OmniVideoBench: New 1,000-question benchmark exposes gaps in audio-visual AI reasoning
Researchers have introduced OmniVideoBench, a large-scale evaluation framework comprising 1,000 manually verified question-answer pairs derived from 628 videos (ranging from seconds to 30 minutes) designed to measure synergistic audio-visual reasoning in multimodal large language models. Testing reveals a significant performance gap between open-source and closed-source MLLMs on genuine cross-modal reasoning tasks.
OmniVideoBench: New 1,000-question benchmark exposes gaps in audio-visual AI reasoning
A new benchmark called OmniVideoBench has been released to address critical gaps in how multimodal AI models are evaluated on audio-visual understanding tasks.
The benchmark comprises 1,000 manually verified question-answer pairs derived from 628 diverse videos, with durations ranging from several seconds to 30 minutes. Each QA pair includes step-by-step reasoning traces and covers 13 distinct question types: temporal reasoning, spatial localization, counting, causal inference, summarization, and others.
Key findings
Evaluation of multiple MLLMs on OmniVideoBench reveals substantial performance gaps. Open-source models significantly underperform compared to closed-source counterparts, indicating that genuine audio-visual reasoning—requiring synergistic understanding across both modalities—remains a challenging frontier for current models.

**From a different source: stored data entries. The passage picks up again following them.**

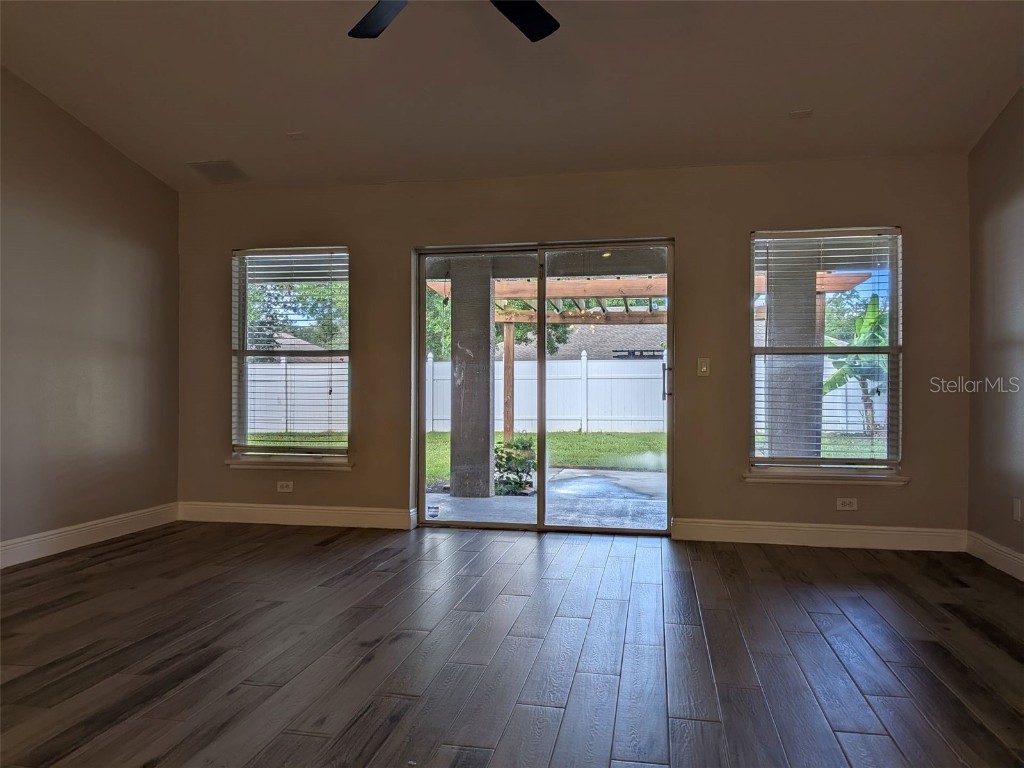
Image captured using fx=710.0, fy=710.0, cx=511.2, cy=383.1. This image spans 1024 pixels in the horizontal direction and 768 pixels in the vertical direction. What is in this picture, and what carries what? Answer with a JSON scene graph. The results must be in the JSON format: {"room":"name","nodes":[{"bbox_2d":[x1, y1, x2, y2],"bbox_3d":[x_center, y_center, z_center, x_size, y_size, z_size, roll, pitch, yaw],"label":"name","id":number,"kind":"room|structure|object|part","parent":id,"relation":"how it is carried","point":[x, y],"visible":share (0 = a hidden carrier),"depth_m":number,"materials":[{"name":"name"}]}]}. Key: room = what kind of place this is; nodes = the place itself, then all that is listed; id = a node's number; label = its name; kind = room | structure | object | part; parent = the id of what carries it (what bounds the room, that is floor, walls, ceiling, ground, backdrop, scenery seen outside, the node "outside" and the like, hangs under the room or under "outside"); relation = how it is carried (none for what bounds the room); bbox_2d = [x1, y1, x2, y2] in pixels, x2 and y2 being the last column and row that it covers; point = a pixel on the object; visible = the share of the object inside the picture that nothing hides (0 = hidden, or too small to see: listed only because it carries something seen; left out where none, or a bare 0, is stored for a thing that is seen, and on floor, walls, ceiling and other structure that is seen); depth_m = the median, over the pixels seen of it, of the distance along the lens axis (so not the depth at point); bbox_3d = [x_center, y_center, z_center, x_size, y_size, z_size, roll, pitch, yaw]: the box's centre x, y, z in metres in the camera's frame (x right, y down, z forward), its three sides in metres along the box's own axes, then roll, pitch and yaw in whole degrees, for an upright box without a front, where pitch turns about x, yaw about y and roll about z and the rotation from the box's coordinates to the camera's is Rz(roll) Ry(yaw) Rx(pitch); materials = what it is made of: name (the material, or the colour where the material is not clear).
{"room":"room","nodes":[
{"label":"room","id":0,"kind":"room"},
{"bbox_2d":[0,65,178,563],"bbox_3d":[-3.291,-0.566,2.247,0.161,3.221,6.695,0,0,11],"label":"left wall","id":1,"kind":"structure","parent":0,"point":[121,252],"depth_m":4.54,"materials":[{"name":"paint"}]},
{"bbox_2d":[0,502,176,567],"bbox_3d":[-3.163,0.957,2.399,0.016,0.133,6.092,0,0,11],"label":"baseboard","id":2,"kind":"structure","parent":1,"relation":"attached to","point":[60,534],"depth_m":4.53,"materials":[{"name":"white paint"}]},
{"bbox_2d":[0,520,1023,767],"bbox_3d":[-0.433,1.084,1.480,6.098,0.114,7.748,0,0,11],"label":"floor","id":3,"kind":"structure","parent":0,"point":[321,556],"depth_m":2.73,"materials":[{"name":"brown wood"}]},
{"bbox_2d":[0,0,1023,192],"bbox_3d":[-0.405,-1.788,1.875,6.068,0.128,7.121,0,0,11],"label":"ceiling","id":4,"kind":"structure","parent":0,"point":[289,117],"depth_m":3.85,"materials":[{"name":"white paint"}]},
{"bbox_2d":[187,159,249,183],"bbox_3d":[-2.090,-1.516,5.082,0.339,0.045,0.332,0,0,11],"label":"ceiling vent","id":5,"kind":"object","parent":4,"relation":"attached to","point":[219,164],"visible":1,"depth_m":5.05,"materials":[{"name":"metal"}]},
{"bbox_2d":[286,131,305,139],"bbox_3d":[-1.390,-1.596,4.578,0.117,0.016,0.117,0,0,11],"label":"smoke detector","id":6,"kind":"object","parent":4,"relation":"attached to","point":[295,136],"visible":0.99,"depth_m":4.56,"materials":[{"name":"white"}]},
{"bbox_2d":[348,0,559,42],"bbox_3d":[-0.202,-1.585,2.339,1.335,0.522,1.317,0,0,11],"label":"ceiling fan","id":7,"kind":"object","parent":4,"relation":"hanging from","point":[545,33],"visible":0.98,"depth_m":2.75,"materials":[{"name":"black metal"}]},
{"bbox_3d":[-0.472,-1.404,2.703,0.414,0.042,0.433,0,0,11],"label":"fan blade","id":8,"kind":"part","parent":7,"relation":"part of","materials":[{"name":"black"}]},
{"bbox_3d":[0.018,-1.402,2.703,0.371,0.040,0.473,0,0,11],"label":"fan blade","id":9,"kind":"part","parent":7,"relation":"part of","materials":[{"name":"black metal"}]},
{"bbox_2d":[788,108,812,119],"bbox_3d":[1.675,-1.556,4.113,0.127,0.015,0.126,0,0,11],"label":"smoke detector","id":10,"kind":"object","parent":4,"relation":"attached to","point":[798,115],"visible":0.99,"depth_m":4.10,"materials":[{"name":"white"}]},
{"bbox_2d":[175,154,970,543],"bbox_3d":[0.114,-0.214,5.056,5.636,2.525,0.174,0,0,11],"label":"back wall","id":11,"kind":"structure","parent":0,"point":[916,231],"depth_m":4.80,"materials":[{"name":"paint"}]},
{"bbox_2d":[276,480,293,492],"bbox_3d":[-1.690,0.764,5.280,0.122,0.083,0.016,0,0,11],"label":"wall socket","id":12,"kind":"object","parent":11,"relation":"attached to","point":[289,482],"visible":0.99,"depth_m":5.28,"materials":[{"name":"white plastic"}]},
{"bbox_2d":[225,456,353,469],"bbox_3d":[-1.636,0.593,5.282,1.008,0.078,0.110,0,0,11],"label":"window sill","id":13,"kind":"structure","parent":11,"relation":"attached to","point":[240,463],"depth_m":5.24,"materials":[{"name":"white paint"}]},
{"bbox_2d":[229,245,351,462],"bbox_3d":[-1.654,-0.196,5.387,0.969,1.610,0.112,0,0,11],"label":"left window","id":14,"kind":"structure","parent":11,"relation":"in","point":[242,353],"depth_m":5.40,"materials":[{"name":"clear glass"}]},
{"bbox_2d":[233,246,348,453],"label":"window blind","id":15,"kind":"object","parent":14,"relation":"attached to","point":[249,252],"visible":0.96,"depth_m":5.34,"materials":[{"name":"white plastic"}]},
{"bbox_2d":[178,501,416,529],"bbox_3d":[-1.640,0.976,5.266,1.883,0.133,0.016,0,0,11],"label":"baseboard","id":16,"kind":"structure","parent":11,"relation":"attached to","point":[306,510],"depth_m":5.24,"materials":[{"name":"white paint"}]},
{"bbox_2d":[414,239,675,535],"bbox_3d":[0.221,0.038,5.098,1.820,2.002,0.152,0,0,11],"label":"sliding glass door","id":17,"kind":"structure","parent":11,"relation":"in","point":[541,306],"depth_m":5.09,"materials":[{"name":"glass"}]},
{"bbox_2d":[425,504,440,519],"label":"sticker","id":18,"kind":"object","parent":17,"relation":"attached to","point":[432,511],"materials":[{"name":"plastic"}]},
{"bbox_3d":[1.097,-0.013,5.115,0.040,0.266,0.050,0,0,11],"label":"door handle","id":19,"kind":"part","parent":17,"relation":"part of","materials":[{"name":"black metal"}]},
{"bbox_2d":[697,357,710,376],"bbox_3d":[1.291,-0.111,4.764,0.073,0.120,0.017,0,0,11],"label":"light switch","id":20,"kind":"object","parent":11,"relation":"attached to","point":[704,368],"visible":0.98,"depth_m":4.77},
{"bbox_2d":[672,517,967,551],"bbox_3d":[1.981,0.977,4.583,1.767,0.136,0.016,0,0,11],"label":"baseboard","id":21,"kind":"structure","parent":11,"relation":"attached to","point":[880,532],"depth_m":4.57,"materials":[{"name":"white paint"}]},
{"bbox_2d":[748,227,902,474],"bbox_3d":[2.061,-0.191,4.691,0.942,1.603,0.098,0,0,11],"label":"right window","id":22,"kind":"structure","parent":11,"relation":"in","point":[895,349],"depth_m":4.68,"materials":[{"name":"clear glass"}]},
{"bbox_2d":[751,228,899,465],"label":"window blind","id":23,"kind":"object","parent":22,"relation":"attached to","point":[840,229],"visible":0.92,"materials":[{"name":"white plastic"}]},
{"bbox_2d":[743,468,908,485],"bbox_3d":[2.025,0.605,4.610,0.997,0.077,0.109,0,0,11],"label":"window sill","id":24,"kind":"structure","parent":11,"relation":"attached to","point":[893,478],"depth_m":4.57,"materials":[{"name":"white paint"}]},
{"bbox_2d":[836,497,857,510],"bbox_3d":[2.167,0.777,4.587,0.119,0.076,0.009,0,0,11],"label":"wall socket","id":25,"kind":"object","parent":11,"relation":"attached to","point":[851,508],"visible":0.98,"depth_m":4.59,"materials":[{"name":"white plastic"}]},
{"bbox_2d":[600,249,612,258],"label":"recessed patio light","id":26,"kind":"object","parent":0,"point":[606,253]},
{"bbox_2d":[967,87,1023,577],"bbox_3d":[2.311,-0.506,1.234,0.161,3.108,6.712,0,0,11],"label":"right wall","id":27,"kind":"structure","parent":0,"point":[1020,207],"depth_m":4.08,"materials":[{"name":"paint"}]},
{"bbox_2d":[967,531,1023,581],"bbox_3d":[2.264,0.965,1.452,0.016,0.132,6.089,0,0,11],"label":"baseboard","id":28,"kind":"structure","parent":27,"relation":"attached to","point":[1005,560],"depth_m":4.04,"materials":[{"name":"white paint"}]},
{"bbox_2d":[1012,498,1021,521],"bbox_3d":[2.772,0.693,3.897,0.010,0.117,0.071,0,0,11],"label":"wall socket","id":29,"kind":"object","parent":27,"relation":"attached to","point":[1016,508],"visible":0.97,"depth_m":3.89,"materials":[{"name":"white plastic"}]},
{"label":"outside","id":30,"kind":"structure","parent":0,"visible":0},
{"bbox_2d":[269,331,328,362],"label":"neighboring house","id":31,"kind":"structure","parent":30,"point":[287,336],"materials":[{"name":"brown"}]},
{"bbox_2d":[425,468,666,528],"bbox_3d":[0.893,1.175,6.927,5.242,0.165,3.803,0,0,11],"label":"patio","id":32,"kind":"structure","parent":30,"point":[601,480],"depth_m":6.41,"materials":[{"name":"grey concrete"}]},
{"bbox_2d":[449,259,495,498],"bbox_3d":[-0.387,-0.088,7.108,0.398,2.306,0.394,0,0,11],"label":"patio column","id":33,"kind":"structure","parent":32,"relation":"on","point":[452,491],"depth_m":6.94,"materials":[{"name":"grey concrete"}]},
{"bbox_2d":[494,436,535,495],"bbox_3d":[-0.007,0.869,7.337,0.612,0.623,0.612,0,0,11],"label":"shrub","id":34,"kind":"object","parent":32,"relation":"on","point":[509,457],"visible":0.6,"depth_m":7.21,"materials":[{"name":"green plant"}]},
{"bbox_2d":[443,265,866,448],"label":"pergola","id":35,"kind":"object","parent":32,"relation":"on","point":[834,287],"visible":0.51,"depth_m":8.92,"materials":[{"name":"brown wood"}]},
{"bbox_2d":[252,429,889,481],"label":"lawn","id":36,"kind":"structure","parent":30,"point":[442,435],"materials":[{"name":"green plant"}]},
{"bbox_2d":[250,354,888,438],"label":"white fence","id":37,"kind":"object","parent":36,"relation":"on","point":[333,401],"visible":0.47,"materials":[{"name":"white plastic"}]},
{"bbox_2d":[821,293,889,434],"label":"banana plant","id":38,"kind":"object","parent":36,"relation":"on","point":[874,310],"visible":0.46,"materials":[{"name":"green plant"}]},
{"bbox_2d":[504,323,664,361],"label":"neighboring house","id":39,"kind":"structure","parent":30,"point":[611,347],"materials":[{"name":"grey"}]},
{"bbox_2d":[764,246,823,460],"bbox_3d":[2.738,-0.174,6.910,0.548,2.570,0.525,0,0,11],"label":"patio column","id":40,"kind":"structure","parent":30,"point":[774,313],"depth_m":6.72,"materials":[{"name":"grey"}]},
{"label":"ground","id":41,"kind":"structure","parent":30,"visible":0},
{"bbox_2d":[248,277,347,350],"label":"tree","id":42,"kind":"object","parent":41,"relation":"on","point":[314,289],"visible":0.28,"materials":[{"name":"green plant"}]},
{"bbox_2d":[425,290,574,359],"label":"tree","id":43,"kind":"object","parent":41,"relation":"on","point":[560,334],"visible":0.21,"materials":[{"name":"green plant"}]},
{"bbox_2d":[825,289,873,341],"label":"tree","id":44,"kind":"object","parent":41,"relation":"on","point":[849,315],"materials":[{"name":"green plant"}]}
]}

The benchmark emphasizes modality complementarity and logical consistency, addressing a core limitation in existing video understanding benchmarks. Researchers note that previous benchmarks often neglect one modality or integrate them in logically inconsistent ways, failing to assess true cross-modal reasoning.
Design methodology
Each video in OmniVideoBench was selected to require genuine fusion of audio and visual information for correct answering. All 1,000 QA pairs underwent manual verification to ensure correctness and uniqueness, distinguishing this benchmark from those relying on automated annotation pipelines.

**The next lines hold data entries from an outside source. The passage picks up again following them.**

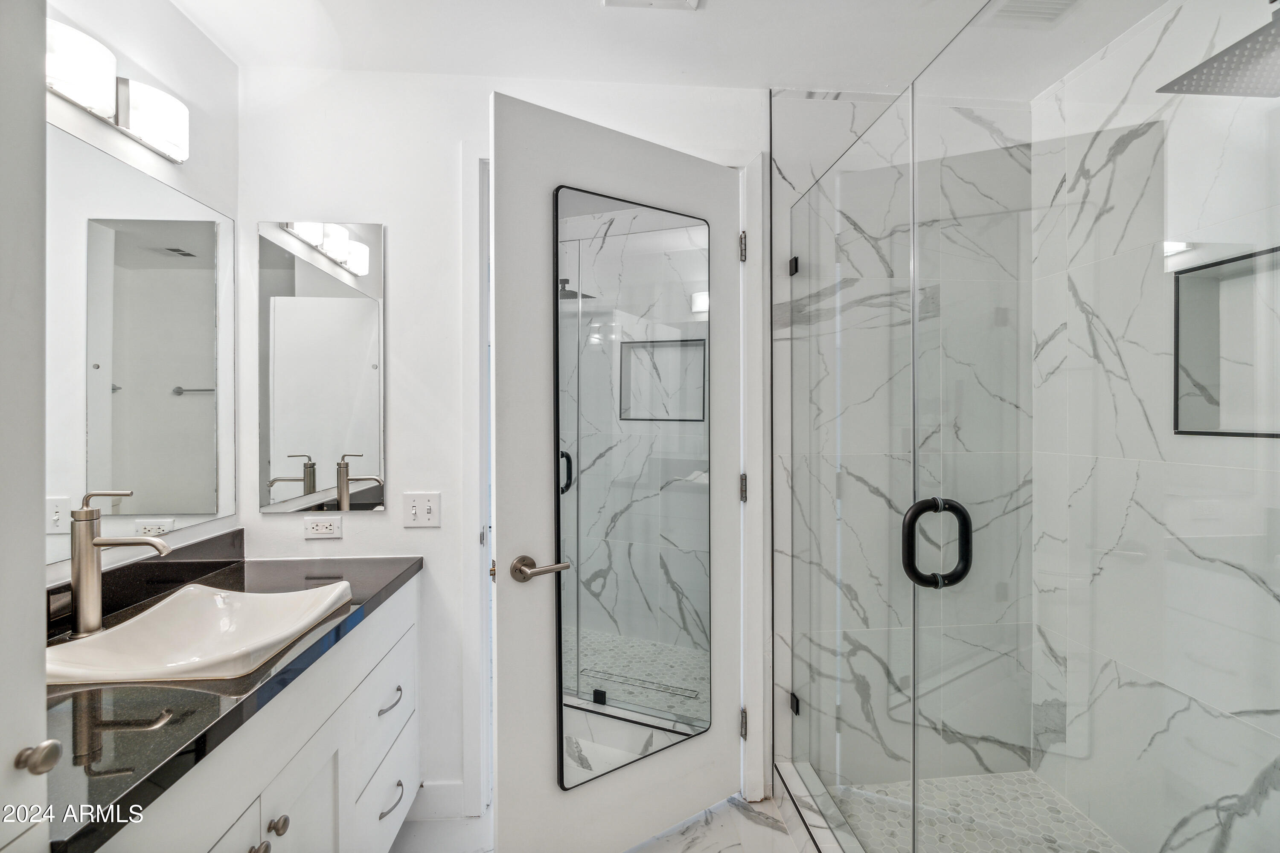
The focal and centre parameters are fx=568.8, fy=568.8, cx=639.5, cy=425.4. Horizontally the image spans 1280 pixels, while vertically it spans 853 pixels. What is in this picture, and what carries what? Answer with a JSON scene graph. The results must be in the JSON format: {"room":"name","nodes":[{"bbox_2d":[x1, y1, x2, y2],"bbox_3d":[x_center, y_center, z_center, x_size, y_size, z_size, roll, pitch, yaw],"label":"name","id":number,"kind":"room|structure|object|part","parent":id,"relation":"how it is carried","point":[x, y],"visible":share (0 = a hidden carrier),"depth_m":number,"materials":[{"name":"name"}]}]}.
{"room":"bathroom","nodes":[
{"label":"bathroom","id":0,"kind":"room"},
{"bbox_2d":[41,0,240,590],"bbox_3d":[-1.228,0.063,0.488,0.116,2.466,2.803,0,0,-5],"label":"left wall","id":1,"kind":"structure","parent":0,"point":[193,33],"depth_m":1.54,"materials":[{"name":"white paint"}]},
{"bbox_2d":[43,17,190,163],"bbox_3d":[-1.209,-0.752,1.218,0.146,0.128,0.670,0,0,-5],"label":"vanity light","id":2,"kind":"object","parent":1,"relation":"attached to","point":[149,143],"visible":0.89,"depth_m":1.28,"materials":[{"name":"metal"}]},
{"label":"shade","id":3,"kind":"part","parent":2,"relation":"part of","materials":[{"name":"white glass"}]},
{"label":"shade","id":4,"kind":"part","parent":2,"relation":"part of","materials":[{"name":"white glass"}]},
{"bbox_2d":[45,124,234,563],"bbox_3d":[-1.245,-0.180,1.206,0.006,0.883,1.319,0,0,-5],"label":"wall mirror","id":5,"kind":"object","parent":1,"relation":"attached to","point":[101,456],"visible":0.92,"depth_m":1.41,"materials":[{"name":"mirror"}]},
{"bbox_2d":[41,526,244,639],"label":"backsplash","id":6,"kind":"structure","parent":1,"relation":"attached to","point":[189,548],"depth_m":1.48,"materials":[{"name":"black stone"}]},
{"bbox_2d":[231,61,765,822],"bbox_3d":[-0.369,0.065,1.966,1.874,2.445,0.118,0,0,-5],"label":"back wall","id":7,"kind":"structure","parent":0,"point":[359,210],"depth_m":1.88,"materials":[{"name":"white paint"}]},
{"bbox_2d":[258,219,386,511],"bbox_3d":[-1.026,-0.191,1.842,0.391,0.936,0.007,0,0,-5],"label":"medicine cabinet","id":8,"kind":"object","parent":7,"relation":"attached to","point":[304,282],"visible":0.99,"depth_m":1.84,"materials":[{"name":"mirror"}]},
{"bbox_2d":[303,516,342,539],"bbox_3d":[-1.031,0.330,1.847,0.115,0.072,0.009,0,0,-5],"label":"power outlet","id":9,"kind":"object","parent":7,"relation":"attached to","point":[324,526],"visible":0.98,"depth_m":1.85,"materials":[{"name":"white plastic"}]},
{"bbox_2d":[401,491,441,527],"bbox_3d":[-0.708,0.274,1.840,0.115,0.115,0.017,0,0,-5],"label":"light switch","id":10,"kind":"object","parent":7,"relation":"attached to","point":[414,508],"visible":0.98,"depth_m":1.84,"materials":[{"name":"white plastic"}]},
{"bbox_2d":[402,781,467,821],"bbox_3d":[-0.861,1.237,1.861,0.529,0.113,0.013,0,0,-5],"label":"baseboard","id":11,"kind":"structure","parent":7,"relation":"attached to","point":[429,799],"depth_m":1.87,"materials":[{"name":"white paint"}]},
{"bbox_2d":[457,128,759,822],"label":"door frame","id":12,"kind":"structure","parent":7,"relation":"attached to","point":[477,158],"depth_m":1.91,"materials":[{"name":"white paint"}]},
{"bbox_2d":[489,86,743,852],"bbox_3d":[-0.015,0.216,1.686,0.818,2.156,0.142,0,0,-33],"label":"door","id":13,"kind":"structure","parent":12,"relation":"attached to","point":[499,725],"depth_m":1.57,"materials":[{"name":"white paint"}]},
{"bbox_2d":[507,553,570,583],"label":"door lever handle","id":14,"kind":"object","parent":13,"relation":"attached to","point":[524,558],"visible":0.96,"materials":[{"name":"silver metal"}]},
{"bbox_2d":[555,183,713,793],"bbox_3d":[0.004,0.171,1.632,0.504,1.600,0.018,0,0,-33],"label":"door mirror","id":15,"kind":"object","parent":13,"relation":"attached to","point":[562,775],"visible":0.97,"depth_m":1.61,"materials":[{"name":"mirror"}]},
{"bbox_2d":[390,792,811,852],"bbox_3d":[0.042,1.348,0.685,3.060,0.091,3.044,0,0,-5],"label":"floor","id":16,"kind":"structure","parent":0,"point":[755,827],"depth_m":1.81,"materials":[{"name":"white stone"}]},
{"bbox_2d":[0,0,54,852],"bbox_3d":[-0.845,0.191,0.487,0.290,2.233,0.662,0,0,-5],"label":"door","id":17,"kind":"structure","parent":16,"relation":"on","point":[41,575],"depth_m":0.71,"materials":[{"name":"white paint"}]},
{"bbox_2d":[87,577,424,852],"bbox_3d":[-0.928,0.890,1.231,0.564,0.873,1.320,0,0,-5],"label":"vanity cabinet","id":18,"kind":"object","parent":16,"relation":"on","point":[331,794],"visible":0.53,"depth_m":1.20,"materials":[{"name":"white paint"}]},
{"bbox_2d":[44,546,422,852],"bbox_3d":[-0.942,0.462,1.205,0.570,0.052,1.381,0,0,-5],"label":"countertop","id":19,"kind":"structure","parent":18,"relation":"on","point":[379,593],"depth_m":0.93,"materials":[{"name":"black stone"}]},
{"bbox_2d":[68,489,170,634],"bbox_3d":[-1.104,0.289,1.216,0.194,0.297,0.065,0,0,-5],"label":"faucet","id":20,"kind":"object","parent":19,"relation":"on","point":[81,593],"visible":0.99,"depth_m":1.19,"materials":[{"name":"silver metal"}]},
{"bbox_2d":[42,581,354,685],"bbox_3d":[-0.943,0.494,1.232,0.448,0.145,0.499,0,0,-5],"label":"sink","id":21,"kind":"object","parent":19,"relation":"on","point":[103,643],"visible":0.8,"depth_m":1.28,"materials":[{"name":"white ceramic"}]},
{"bbox_2d":[775,761,863,852],"bbox_3d":[0.608,1.244,1.352,0.116,0.095,1.398,0,0,-5],"label":"shower curb","id":22,"kind":"object","parent":16,"relation":"on","point":[800,787],"visible":0.57,"depth_m":1.78,"materials":[{"name":"white stone"}]},
{"bbox_2d":[783,93,915,852],"bbox_3d":[0.589,0.203,1.665,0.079,1.905,0.724,0,0,-5],"label":"glass shower panel","id":23,"kind":"structure","parent":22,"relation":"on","point":[795,260],"depth_m":1.58,"materials":[{"name":"clear glass"}]},
{"bbox_2d":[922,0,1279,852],"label":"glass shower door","id":24,"kind":"structure","parent":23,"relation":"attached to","point":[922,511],"depth_m":0.85,"materials":[{"name":"clear glass"}]},
{"bbox_2d":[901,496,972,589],"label":"door handle","id":25,"kind":"object","parent":24,"relation":"attached to","point":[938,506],"visible":0.91,"depth_m":1.12,"materials":[{"name":"black metal"}]},
{"bbox_2d":[169,0,1180,98],"bbox_3d":[0.112,-1.197,0.760,3.042,0.102,2.872,0,0,-5],"label":"ceiling","id":26,"kind":"structure","parent":0,"point":[587,11],"depth_m":1.70,"materials":[{"name":"white paint"}]},
{"bbox_2d":[600,0,702,10],"bbox_3d":[0.034,-1.152,1.415,0.257,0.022,0.289,0,0,-5],"label":"ceiling vent","id":27,"kind":"object","parent":26,"relation":"attached to","point":[692,1],"visible":0.97,"depth_m":1.54,"materials":[{"name":"white"}]},
{"bbox_2d":[981,0,1079,25],"bbox_3d":[1.100,-1.160,1.511,0.224,0.017,0.270,0,0,-5],"label":"ceiling vent","id":28,"kind":"object","parent":26,"relation":"attached to","point":[1020,3],"visible":0.97,"depth_m":1.60,"materials":[{"name":"white metal"}]},
{"bbox_2d":[770,88,1032,793],"bbox_3d":[0.970,0.059,2.068,0.976,2.492,0.106,0,0,-5],"label":"shower back wall","id":29,"kind":"structure","parent":0,"point":[813,103],"depth_m":2.01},
{"bbox_2d":[823,769,1125,852],"bbox_3d":[1.090,1.308,1.348,0.874,0.055,1.473,0,0,-5],"label":"shower floor","id":30,"kind":"structure","parent":0,"point":[960,779],"depth_m":1.85,"materials":[{"name":"white tile"}]},
{"bbox_2d":[1034,0,1279,852],"bbox_3d":[1.567,0.057,1.247,0.114,2.502,1.726,0,0,-5],"label":"shower right wall","id":31,"kind":"structure","parent":0,"point":[1136,152],"depth_m":1.62,"materials":[{"name":"white stone"}]},
{"bbox_2d":[1157,1,1279,98],"bbox_3d":[1.330,-0.821,1.117,0.365,0.207,0.313,0,0,-5],"label":"rain shower head","id":32,"kind":"object","parent":31,"relation":"attached to","point":[1216,58],"visible":0.97,"depth_m":1.17},
{"bbox_2d":[1171,244,1279,437],"bbox_3d":[1.539,-0.196,1.328,0.090,0.467,0.455,0,0,-5],"label":"shower niche","id":33,"kind":"object","parent":31,"relation":"in","point":[1246,434],"visible":0.65,"depth_m":1.52,"materials":[{"name":"tile"}]}
]}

The benchmark's scope spans practical video understanding challenges: identifying temporal sequences dependent on audio cues, localizing objects referenced in speech, counting entities with audio-visual context, inferring causal relationships across modalities, and generating comprehensive video summaries.
Implications
The pronounced gap between model performance and human reasoning on OmniVideoBench suggests that current MLLMs struggle with true audio-visual integration. This gap is particularly stark for open-source models, highlighting a capability divide in the field.
The researchers plan to release OmniVideoBench publicly to accelerate development of MLLMs with stronger, more generalizable reasoning across modalities.
What this means
OmniVideoBench provides a much-needed evaluation framework for a critical gap in MLLM assessment. Most existing video benchmarks rely primarily on visual information, treating audio as supplementary. This benchmark's emphasis on genuine modality complementarity—where both audio and visual information are necessary for correct answers—creates a higher standard for video understanding evaluation. The significant performance gaps documented here suggest that even leading closed-source models haven't solved audio-visual reasoning, indicating substantial room for improvement across the field.